Impacchi, sciroppi, tisane ma anche particolari fatture contro il malocchio o le malelingue, venivano prima utilizzati come cure laddove la medicina tradizionale ancora non era arrivata. Degli esempi? Sfregare l’aglio con dell’olio d’oliva sulla pianta dei piedi, secondo antiche tradizioni, aiuta a far passare la febbre.
Il timo invece era utilizzato come cura non solo contro la tosse e il mal di gola – in particolare se secco – ma anche come rimedio per malattie intestinali: dalle foglie bollite si ottiene infatti un decotto amaro, utile a regolarne i disturbi. Gargarismi di vino bollito con menta venivano impiegati invece per combattere il mal di denti, mentre come depurante dell’organismo era utilizzata la cicoria. Dagli antichi racconti si scopre per di più che il liquido di quest’ultima erba, ottenuto attraverso una lenta bollitura, facesse abortire.
Raffreddore? Un decotto dai fiori del sambuco, molto diffuso in Ogliastra, secondo la tradizione aiuta a ridurne i sintomi, in particolar modo se raccolti durante il periodo di Pasqua e San Giovanni. Aggiungendo poi al decotto anche le foglie del sambuco, sarebbe inoltre possibile ottenere un valido rimedio contro la bronchite.
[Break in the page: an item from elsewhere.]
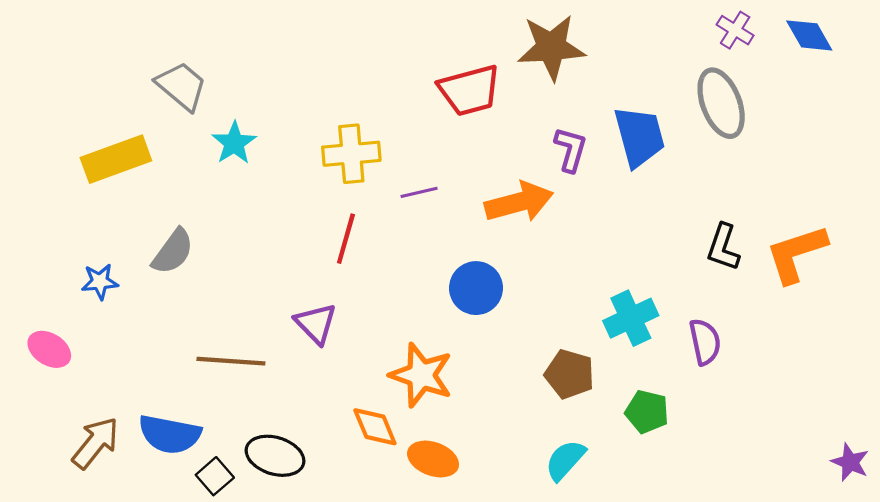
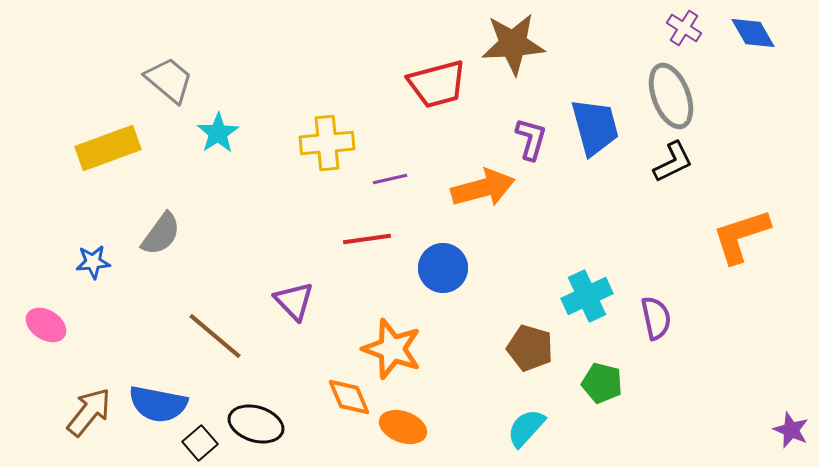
red line: (346, 239) -> (367, 239), moved, turned 66
black L-shape: (723, 247) -> (673, 162), moved, turned -135
brown line: (231, 361) -> (215, 336), turned 36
L’antica medicina popolare, attraverso il sapiente utilizzo dei frutti della natura, era anche in grado di porre rimedio contro “is frastimmusu” (ovvero le maledizioni) o il malocchio. Si narra che le foglie lunghe dell’asfodelo (pianta della famiglia delle Liliaceae, facile da trovare in particolare nelle zone d’Ogliastra vicine al mare) fossero utilizzate dalle fattucchiere per confezionare le bamboline da portare sempre con sé contro il malocchio.
Abbinare poi alla recitazione dei “brebus” (formule contro il malocchio) o di preghiere quali il Padre Nostro, l’Ave Maria e il Credo, l’utilizzo di ingredienti, da portarsi dietro in candide sacchette di tessuto bianco, quali grano, sale, orzo, riso, pietra, corno (di muflone, cervo o bue), o ancora occhi di Santa Lucia, sarebbe invece una pratica utile sempre contro il malocchio o le maledizioni. Nel caso in cui il malato presentava sintomi tali da non lasciare speranza di vita, ai familiari spettava il compito di porre fine all’agonia del proprio caro, chiedendo l’intervento di quella misteriosa figura incaricata di procurare la dolce, immediata, fatale morte: la femmina “accabbadora”, letteralmente “colei che finiva”. Ma questa è tutta un’altra storia.
Nonostante la medicina tradizionale abbia ormai soppiantato da tempo quella popolare, molti di questi aspetti “magici” dell’antica tradizione ogliastrina e sarda in generale, non sono andati persi. Da un recente studio risulta che nell’isola, oltre mille guaritori tradizionali siano ancora in attività, e che le persone che ancora oggi fanno ricorso a questo differente sistema di cura siano oltre centomila.